TEXTO SELECCIONADO

=======

La meditación y los niños
Uno de los motivos principales por el que los pequeños de la casa pueden convertirse en personitas verdaderamente irritables es, el estrés. Cuando un niño tiene estrés, sus niveles de tolerancia y de atención se ven muy reducidos, por lo que el día a día puede ser bastante difícil de llevar. Puedse tratar de eliminar el estrés de tu hijo a través de diferentes maneras, pero la mayoría de ellas son remedios sólo temporales.

La mejor manera de ayudar a tu hijo es enseñándole a manejar su propio estrés, lo que le dará la capacidad de ayudarse a sí mismo cada vez que se sienta estresado. Una manera de enseñarles es, mediante la meditación. Aunque la meditación no suena como algo que haya que enseñar a los niños, en realidad es una gran herramienta para que obtengan más beneficios de su día a día.

=======

Entradas de datos recopiladas
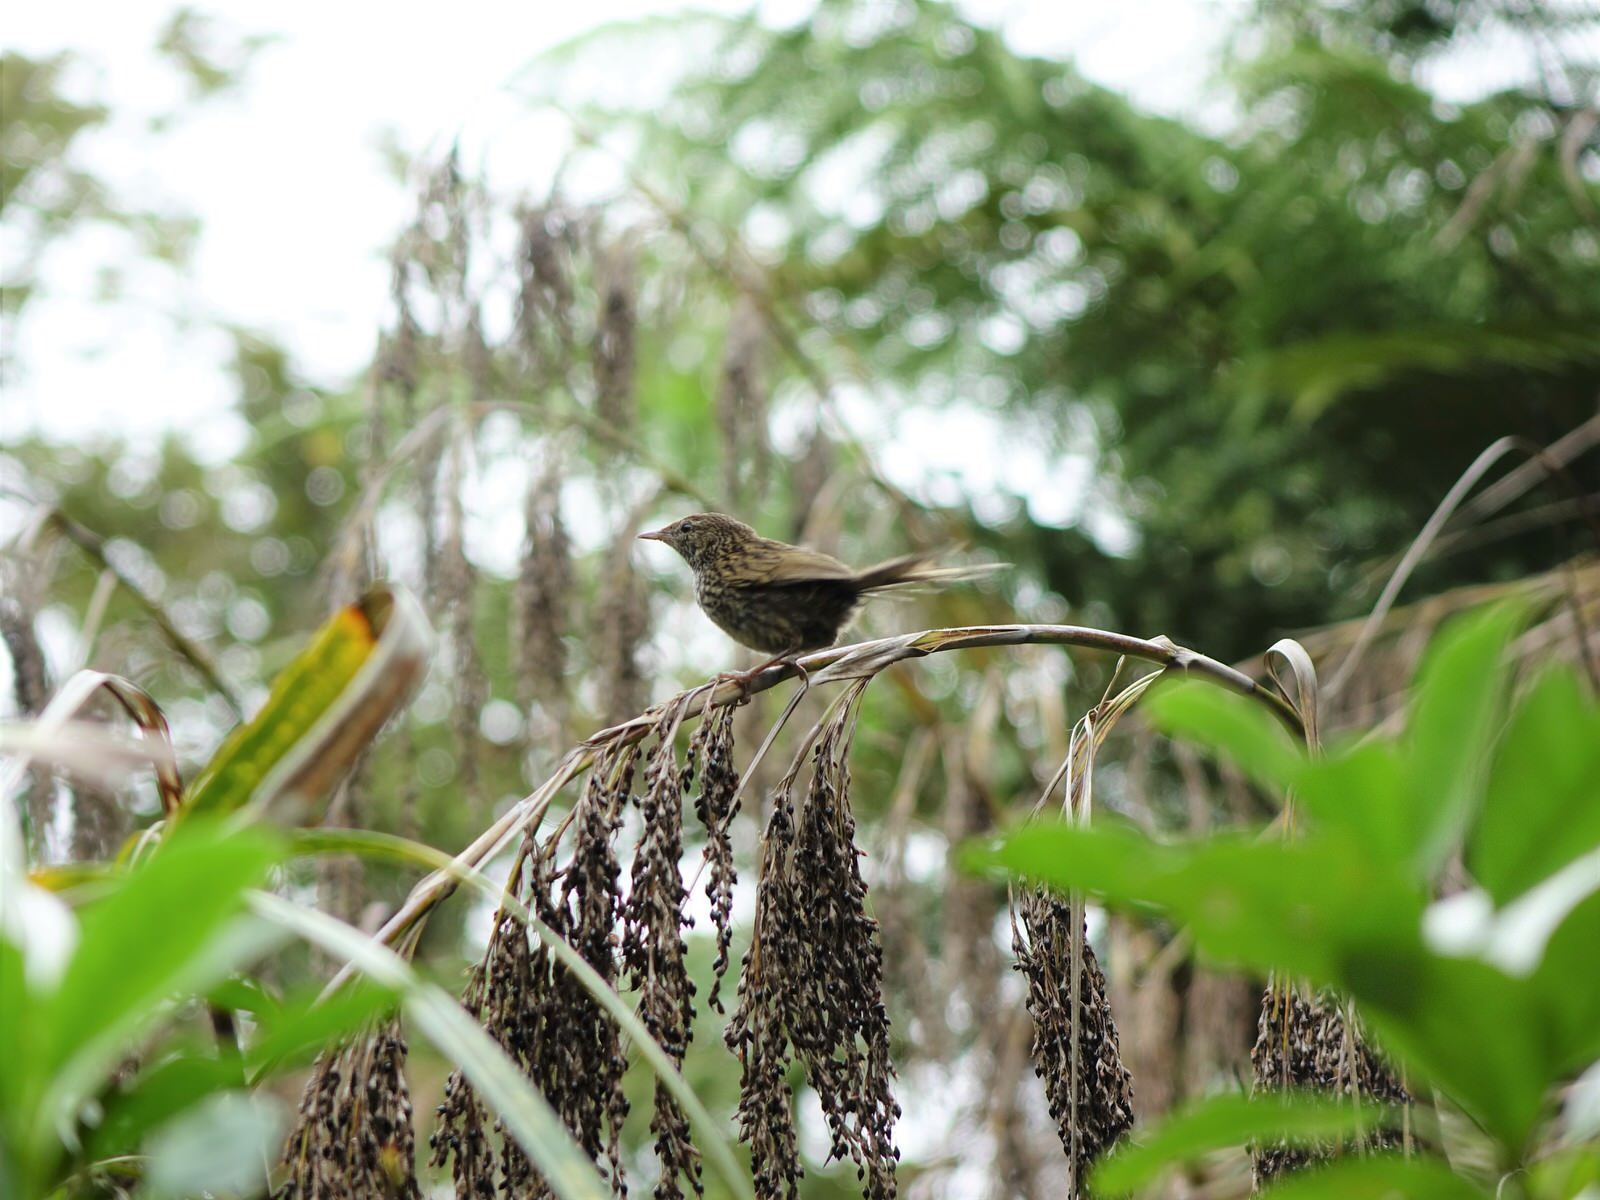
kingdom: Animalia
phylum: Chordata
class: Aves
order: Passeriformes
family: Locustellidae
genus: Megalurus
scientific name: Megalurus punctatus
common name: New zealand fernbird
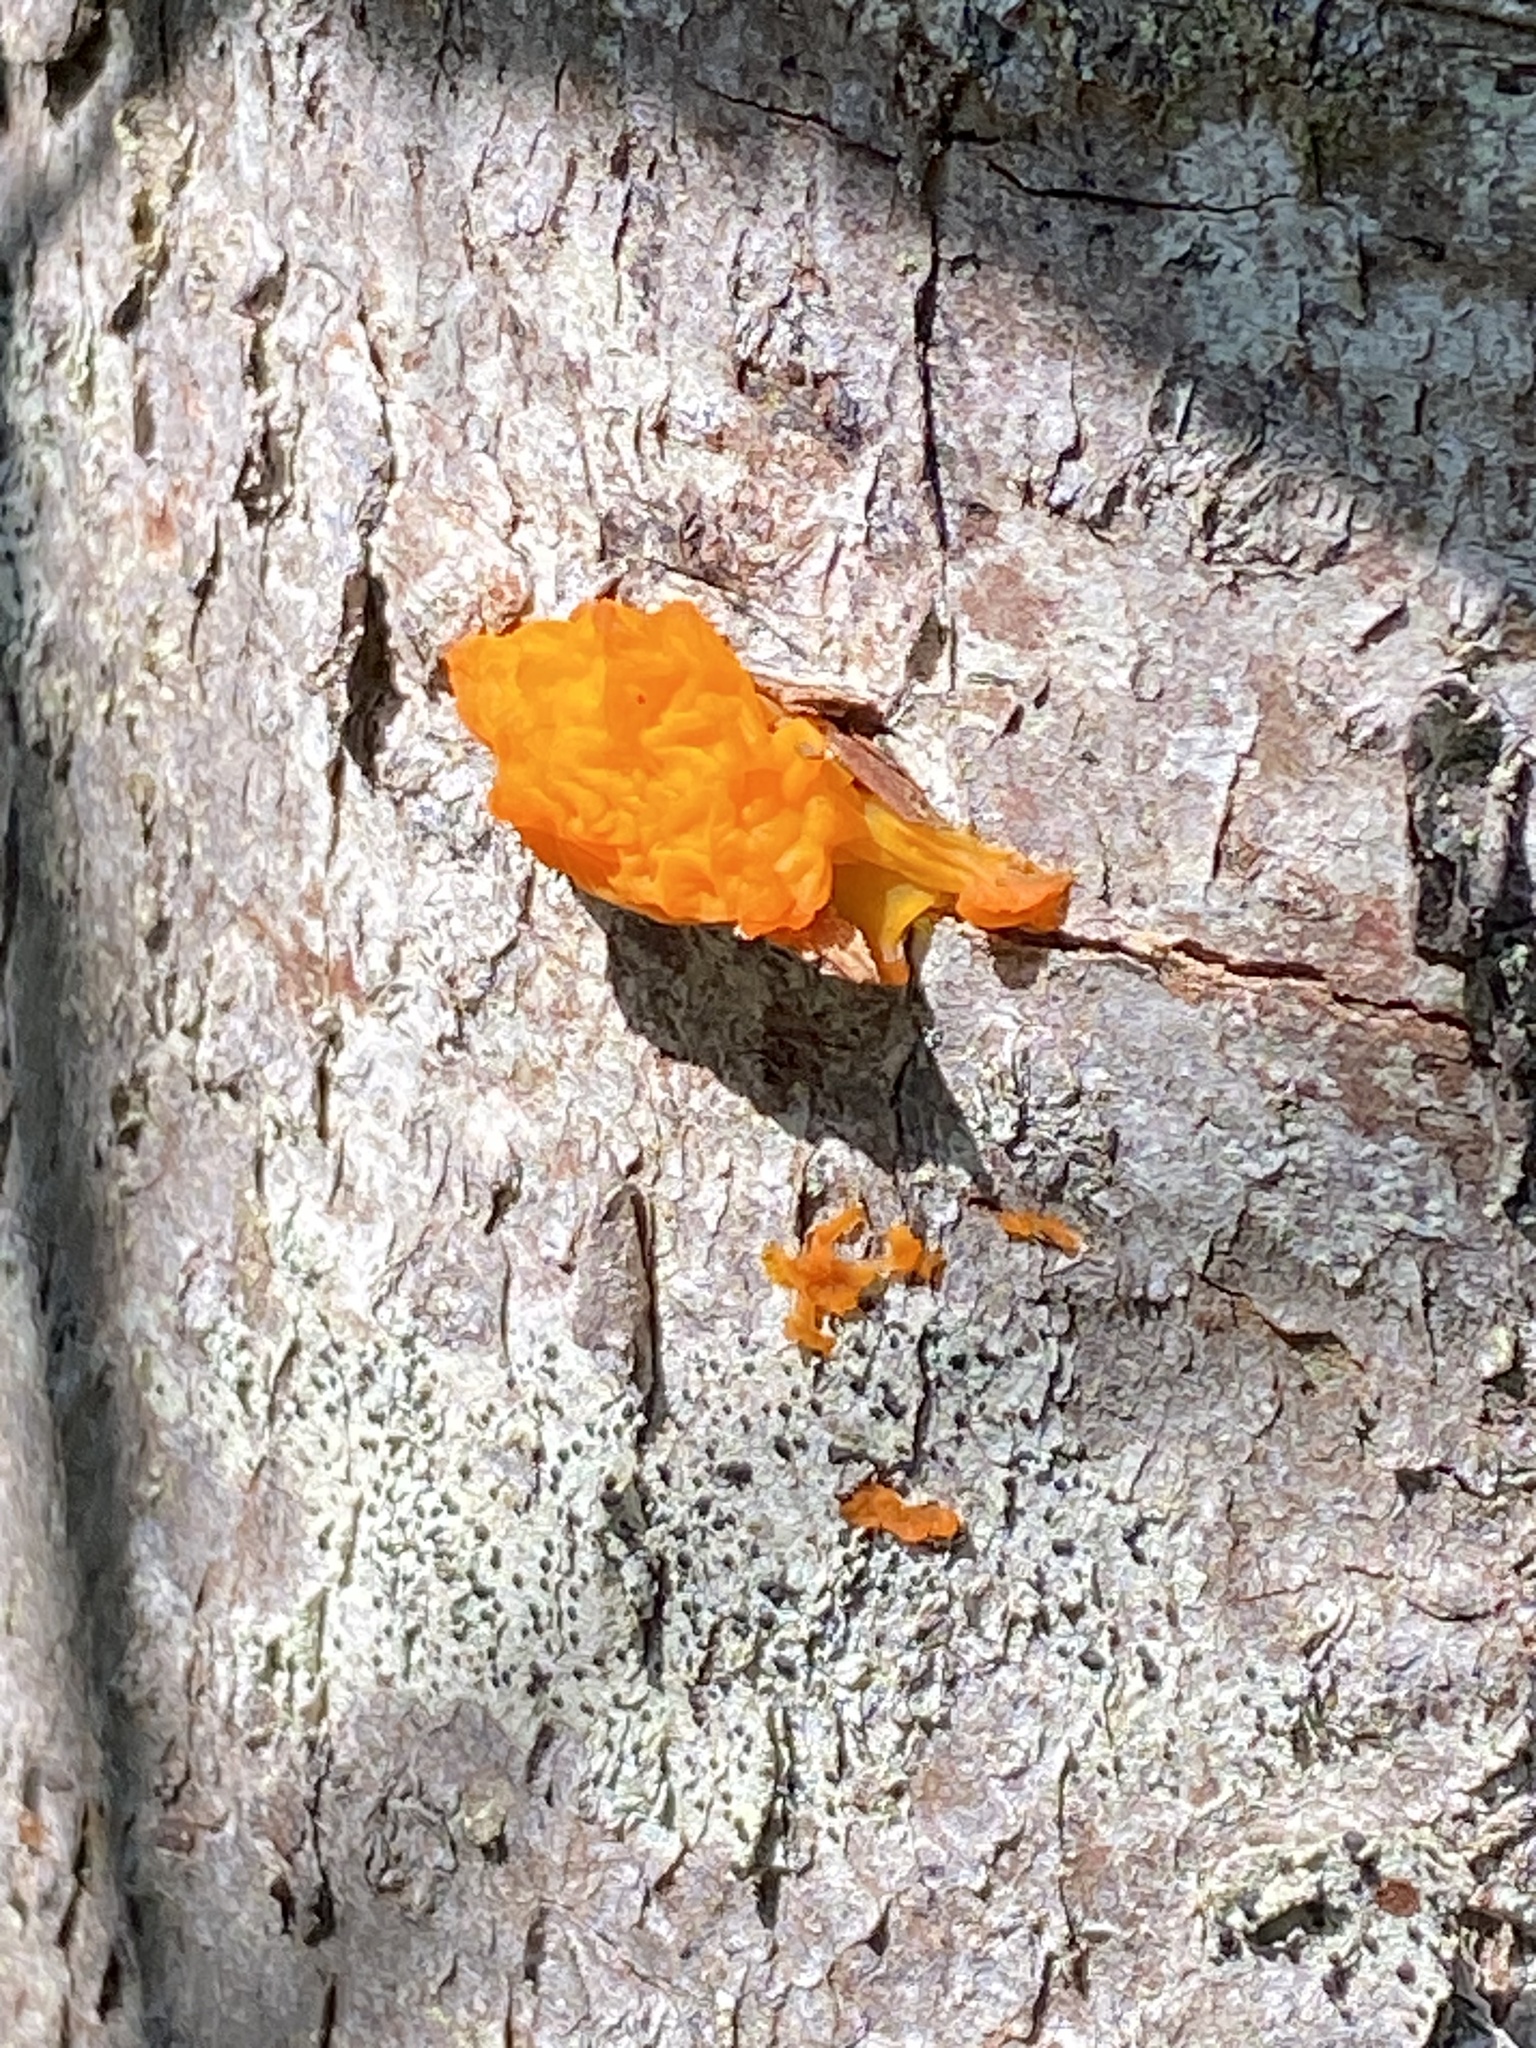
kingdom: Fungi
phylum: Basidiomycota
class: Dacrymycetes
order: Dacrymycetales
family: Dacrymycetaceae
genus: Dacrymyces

=======

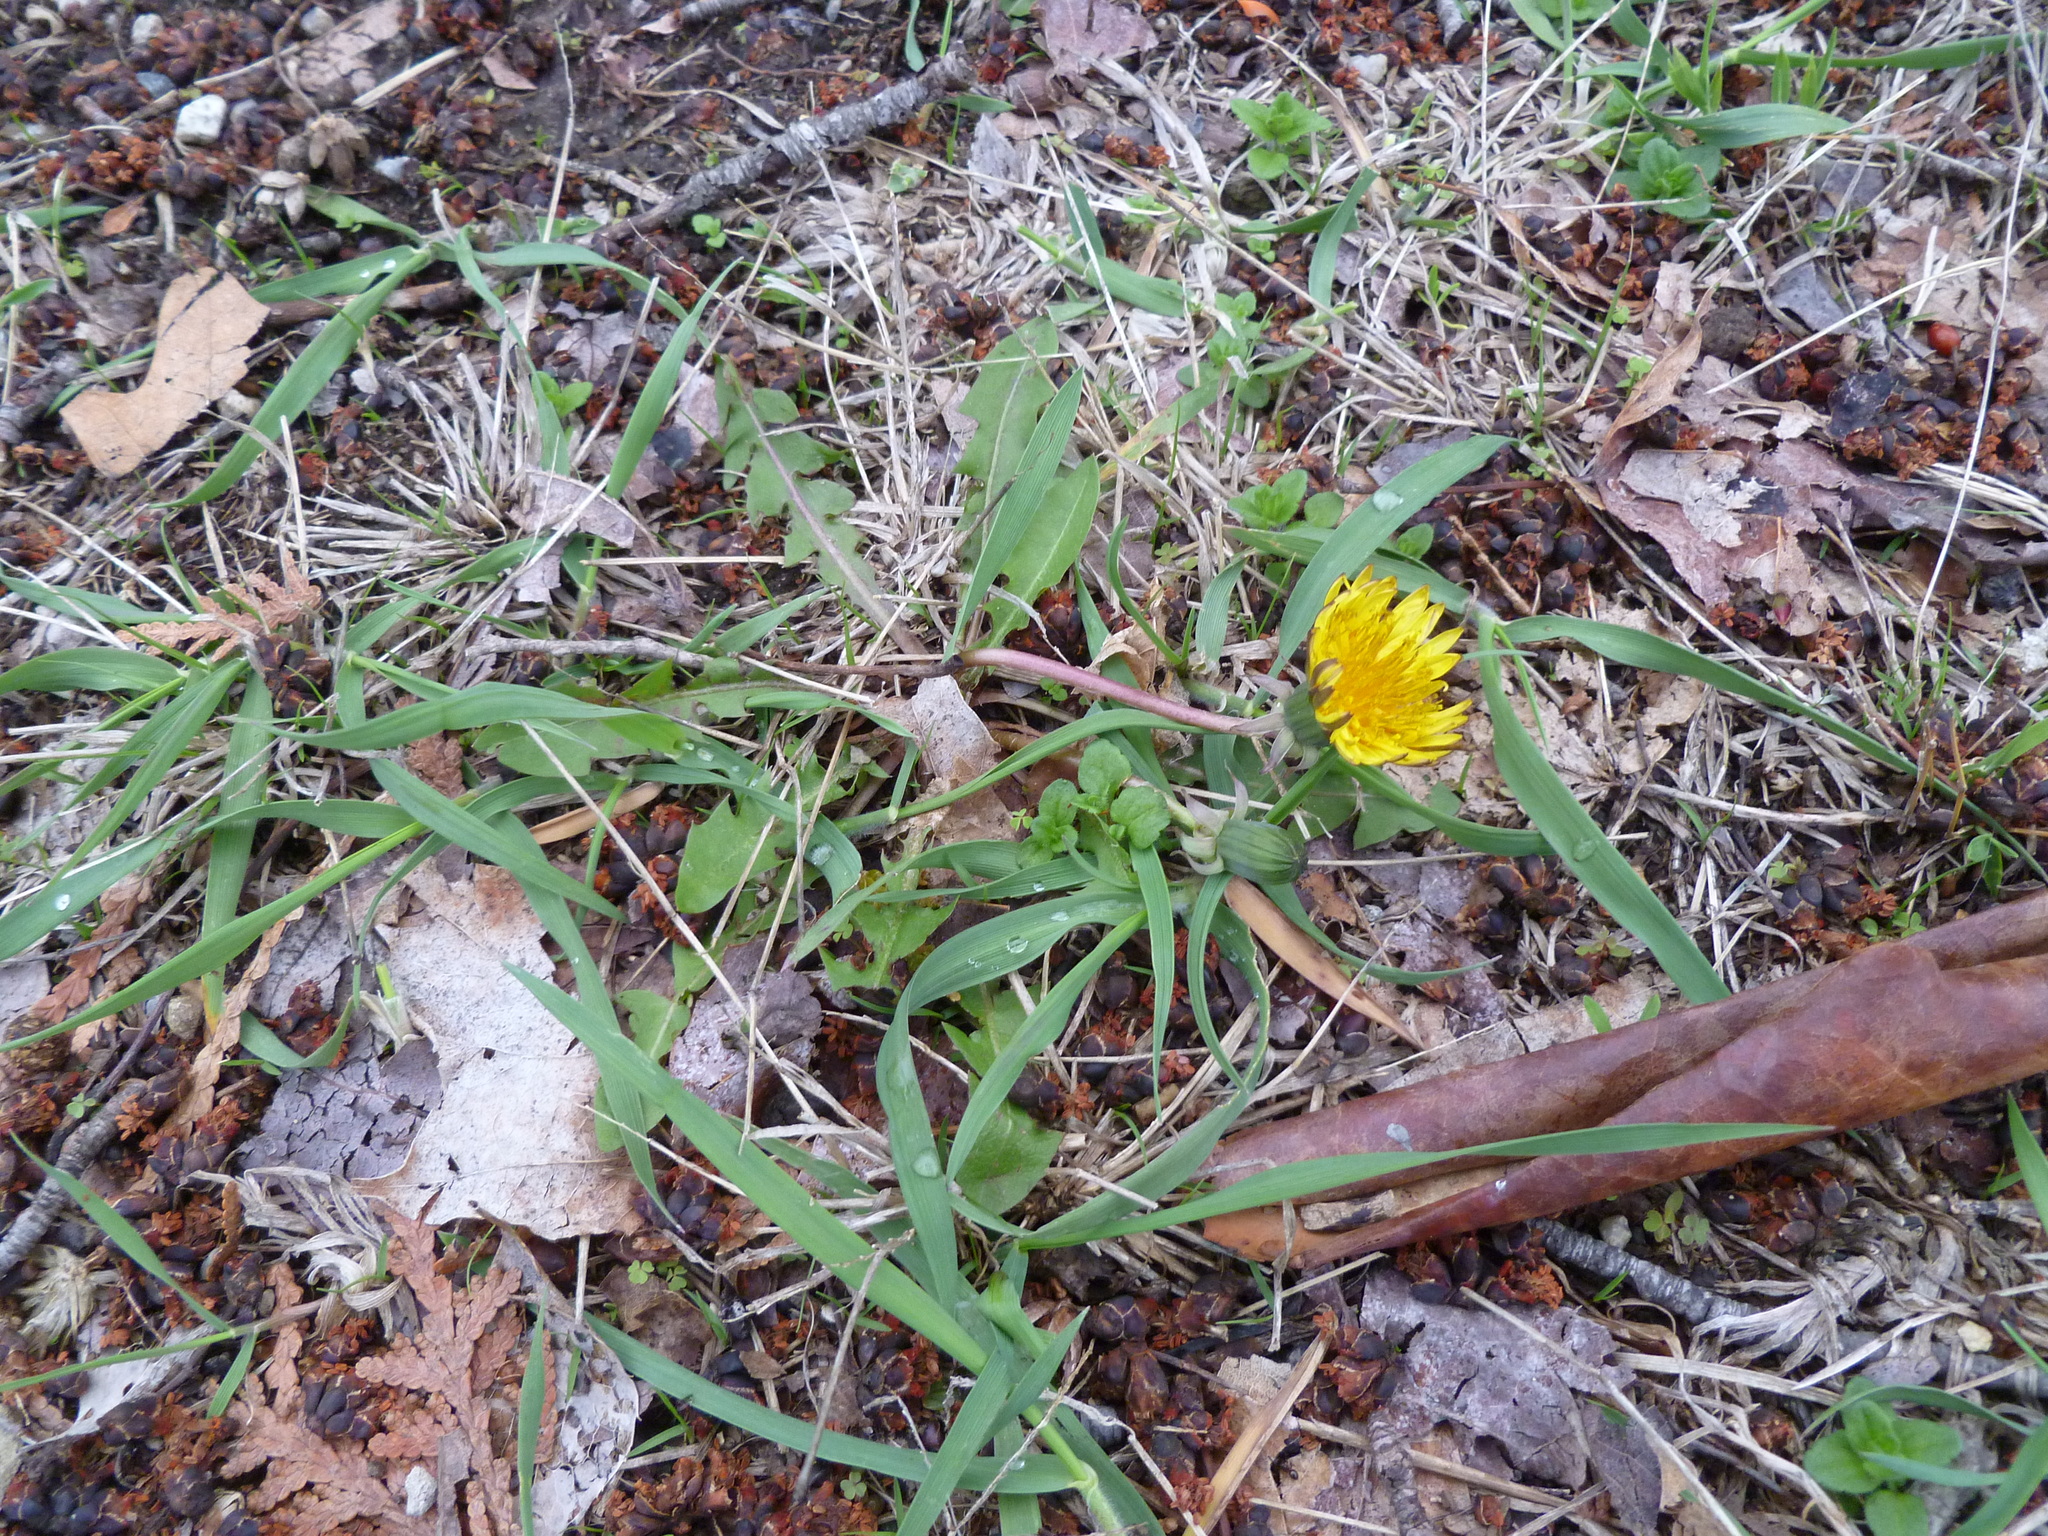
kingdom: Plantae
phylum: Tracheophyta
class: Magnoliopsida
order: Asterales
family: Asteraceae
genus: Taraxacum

=======

TRABAJO A REALIZAR
(a) Enumera las expresiones nominales con las que el texto sobre la meditación y los niños se refiere a los niños, sin contar los pronombres.
(b) Según el texto sobre la meditación y los niños, ¿qué les pasa a los niveles de tolerancia y de atención de un niño cuando tiene estrés?
(c) Escribe la continuación del texto sobre la meditación y los niños a partir de su última oración.

RESPUESTAS POR NÚMERO
(a)
los pequeños de la casa
personitas
un niño
tu hijo
los niños

(b) Se ven muy reducidos.

(c)
Poco a poco el pequeño podrá conseguir un alivio instantáneo de su nerviosismo o preocupaciones. El pequeño no debe dejar que el estrés le afecte de forma negativa. La meditación le enseñará a utilizar diferentes técnicas de respiración apropiadas para calmar su cuerpo. Estás técnicas de ben realizarse bien y de forma regular.

Pero estas técnicas, no sólo le ayudarán a lidiar con el estrés, si no que mejorarán su memoria. El niño, podrá aprender diferentes técnicas que no le resultarán nada complicadas. Otro de los beneficios que el niño obtendrá será la mejora de su atención. Ten en cuenta que la meditación requiere mucha atención por lo que su mente, será capaz de concentrarse y “enfocar” mucho mejor.